It may or may not surprise, but the Hobbit and I have never shared the same cockpit before in Actual Flight. It was partly, I think, that kind of innate caution against orphanage which in it’s most exceptional manifestation prevents mothers and fathers from flying together on the same commercial airliner. Too, I had a trust gap of my own: Willing for years to fling myself through the echoing halls of air, I retained a subdued hesitance to trust my own meager general aviation skills to carry my most precious cargo. Finally, herself has a bit of an aversion to complex machinery and a very slight inclination towards le mal de l’air.
Yesterday all of that was overcome.
With the kids out visiting, we had a few hours to ourselves and the club Cardinal was not in use. Driving south to Montgomery, I had an internal squabble with myself about how much to try and explain about what we’d do, and how it would be done. Finally I settled on the very briefest outline: We’d fly down the coast as far as Point Loma, through San Diego Bay to the bridge, and then back over the top of Lindbergh Field to La Jolla again before striking east to Ramona, having overflown Chez Lex along the way. Back to Montgomery for the ILS full stop.
She was game enough to help me unwrap the machine for our use, removing the tiedown chains without asking and settling herself in the right seat. I offered to bring the seat up for her the better to get a grip on the controls, but she politely demurred. This would be fine, she said, her crossed legs as far from the rudder pedals as a four year old’s are above the floor from the daddy chair. Having known her practically all my life, and impressed as I remain by her quiet strength and courage I am nevertheless surprised from time to time to discover that she is a wee, little thing.

* [TASK 1] Retype the part of the flying story from "With the kids" through "ILS full stop.".
* [TASK 2] In the flying story, which airplane was free to use that day?
* [TASK 3] For each statement, say whether it agrees with the flying story, and quote the words that decide it: (a) The kids were away during the flight. (b) She accepted the offer to bring her seat up. (c) She took off the tiedown chains without being asked.
Work only from the flying story above.

* [DATA SEGMENT]
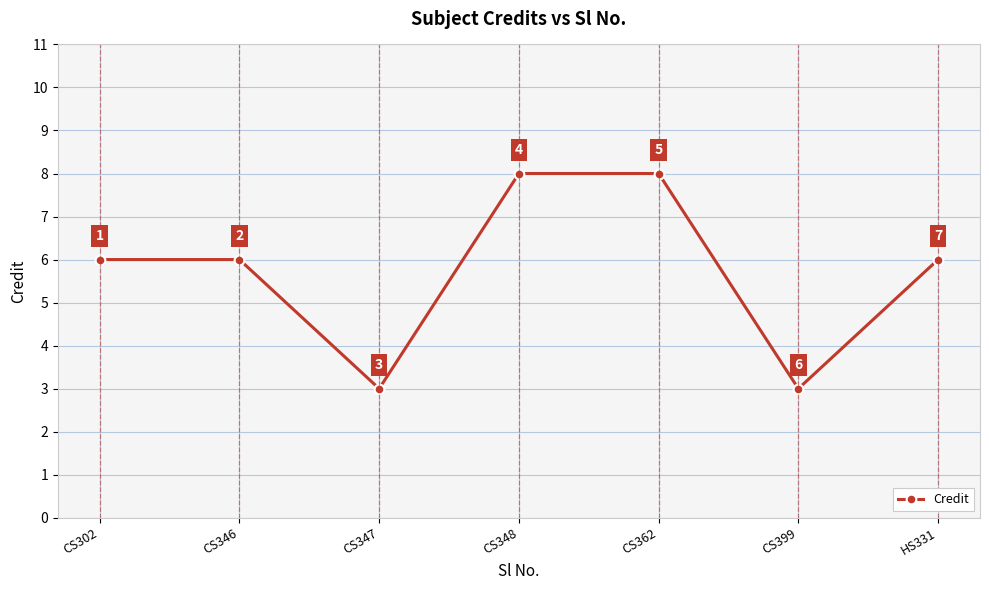

Which has a higher value, CS362 or CS346?

CS362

* [TASK RESPONSE 1]
With the kids out visiting, we had a few hours to ourselves and the club Cardinal was not in use. Driving south to Montgomery, I had an internal squabble with myself about how much to try and explain about what we’d do, and how it would be done. Finally I settled on the very briefest outline: We’d fly down the coast as far as Point Loma, through San Diego Bay to the bridge, and then back over the top of Lindbergh Field to La Jolla again before striking east to Ramona, having overflown Chez Lex along the way. Back to Montgomery for the ILS full stop.

* [TASK RESPONSE 2] The club Cardinal.

* [TASK RESPONSE 3]
(a) Yes: "With the kids out visiting"
(b) No: "she politely demurred"
(c) Yes: "removing the tiedown chains without asking"